実力者への推しは何を意味するのか--政治家に人格は求めないということなのか - jeyseni's diary (2024/11/17)で,「ハラスメントは許さないという一線は,筆者は持ち続けたいと思っている」と書いた。この気持ちは今でも変わっていない。金力,腕力,立場の差によるハラスメントは,犯罪であることに変わりはない。再選されようが,その事実が消えるわけではない。県議会も百条委員会も,そしてマスコミも自信を持って糾弾を続けるべきだと考える。勝者だからといってペコペコ,ヘラヘラすべきではない。
上記コメントで筆者は,Youtuberとしての共通点を指摘した。テレビやマスコミは一方的に情報が提供されるのに対して,インターネットでは自ら情報にアクセスし,それをSNSという形で拡散できる点が,従来のメディアとの違いである。そこをうまく利用したことで,SNS世代を引き込んだ形になっている。
しかしその動かされた人たちの票が“民意”とイコールではない。そこには,心を動かすインフルエンサーが存在し,その人の考えが瞬く間に連鎖して広がっていく。考える余地を与えない。一種の催眠状態である,と筆者は表現したが,まさにそういう状況が作られたと思っている。マスコミやワイドショーの意見に対する反対意見が広がり,マスコミやコメンテーターを悪者に仕立てる。これは一種の魔女狩りである。
特に,匿名で批判コメントを書き込んでいる人たちは,やはり卑怯であると言わざるをえない。ディベートのルールを知らない人たちである。
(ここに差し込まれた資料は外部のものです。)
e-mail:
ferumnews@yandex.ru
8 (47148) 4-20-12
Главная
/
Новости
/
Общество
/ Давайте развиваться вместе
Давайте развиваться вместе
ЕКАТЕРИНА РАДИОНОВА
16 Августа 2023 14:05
まともに取り上げる必要もないとも思えるのだが,同じく匿名が原則の選挙で,今回動いた人たちが,一種の組織票として働いてしまった。
政治も政策も大事であり,日本や地方自治体を止めてはならない。かといって,犯罪は犯罪である。はっきりさせることも至急に進めなければならない。
そういう意味で最近不思議に思っているのが,「検察は不起訴にした理由を明らかにしていません」という表現である。判例がないから,法の解釈が成り立たないから,という理由で,起訴をしないという判断がされる。これでは,いつまで経っても危険運転致死罪を適用できるケースがない状態が続くだろう。同じことが,政治の世界でも行われ,税金を軽くするだの,給付金を与えるだのと懐柔策をばらまくことで,反対意見を抑え込む手段に出るのだろうと思われる。
利害関係の既成事実を作って丸め込む。これは金権政治の基本である。それを許さないというのが現在の風潮であるはずである。不正は見逃さない,その処分をきちんと取らせる,こうした断固たる態度が法治国家としての日本のあるべき姿だと思う。